Anderson encoge los hombros, despacio.

—Lo de Finlandia fue peor. —Pero mientras sube a la limusina, sufre un nuevo ataque de tos que se prolonga durante medio minuto, estremeciéndolo de la cabeza a los pies. Se enjuga la sangre de los labios ante la atenta mirada de Carlyle.

—¿Estás bien?

Anderson asiente mientras cierra con cuidado la puerta del vehículo.

—Me parece que estoy machacado por dentro. Akkarat me pegó en las costillas con la pistola.

Carlyle lo observa fijamente.

—¿Seguro que no has pillado nada?

—¿Me tomas el pelo? —Anderson suelta una carcajada que reaviva el dolor de sus costillas—. Trabajo para AgriGen. Estoy vacunado contra enfermedades que todavía no se han inventado.

Una escolta de ciclomotores de muelles percutores rodea la limusina de diésel de carbón cuando esta se aleja de la acera, acelerando. Anderson se acomoda en el asiento mientras ve pasar la ciudad al otro lado de la ventanilla.

Carlyle tamborilea con los dedos en el brazo de cuero, pensativo.

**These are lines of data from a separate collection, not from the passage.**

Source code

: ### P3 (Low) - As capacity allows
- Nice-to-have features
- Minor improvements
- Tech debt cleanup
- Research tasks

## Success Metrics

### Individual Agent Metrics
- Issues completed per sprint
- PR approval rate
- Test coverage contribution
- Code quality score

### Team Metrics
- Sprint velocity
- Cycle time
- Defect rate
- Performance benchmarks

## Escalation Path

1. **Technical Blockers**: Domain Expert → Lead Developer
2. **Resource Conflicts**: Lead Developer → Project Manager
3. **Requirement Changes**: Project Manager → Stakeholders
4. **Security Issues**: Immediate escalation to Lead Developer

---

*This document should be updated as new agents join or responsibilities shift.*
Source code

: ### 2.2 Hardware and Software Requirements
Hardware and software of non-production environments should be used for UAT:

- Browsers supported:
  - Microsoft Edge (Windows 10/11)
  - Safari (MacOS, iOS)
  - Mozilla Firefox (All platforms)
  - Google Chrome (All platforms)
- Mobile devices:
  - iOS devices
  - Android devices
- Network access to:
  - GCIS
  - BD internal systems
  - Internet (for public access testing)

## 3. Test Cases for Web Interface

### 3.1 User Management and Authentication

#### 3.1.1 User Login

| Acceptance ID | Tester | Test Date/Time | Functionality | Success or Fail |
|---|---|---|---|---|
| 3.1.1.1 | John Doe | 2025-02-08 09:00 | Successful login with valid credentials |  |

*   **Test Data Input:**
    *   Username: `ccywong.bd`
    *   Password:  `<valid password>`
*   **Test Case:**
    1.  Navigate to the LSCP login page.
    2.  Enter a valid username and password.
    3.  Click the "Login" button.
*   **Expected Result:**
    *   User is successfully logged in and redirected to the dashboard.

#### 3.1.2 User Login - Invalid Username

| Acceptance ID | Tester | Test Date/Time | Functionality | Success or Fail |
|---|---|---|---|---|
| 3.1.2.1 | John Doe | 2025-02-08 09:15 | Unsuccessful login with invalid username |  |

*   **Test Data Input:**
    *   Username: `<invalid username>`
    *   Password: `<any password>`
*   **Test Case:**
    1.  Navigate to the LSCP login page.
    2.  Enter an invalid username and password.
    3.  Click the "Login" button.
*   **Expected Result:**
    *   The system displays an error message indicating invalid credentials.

—Tengo que conseguir una de estas. Cuando despegue el negocio, podré gastar dinero a espuertas.

Anderson asiente distraídamente con la cabeza.

—Habrá que empezar a importar calorías de inmediato para paliar el hambre. Quiero contratar los servicios de tus dirigibles como medida provisional. Traeremos U-Tex de la India, así Akkarat tendrá algo de lo que vanagloriarse. Las ventajas del libre mercado, todo eso. Las circulares nos darán buena prensa. Eso ayudará a cimentar las cosas.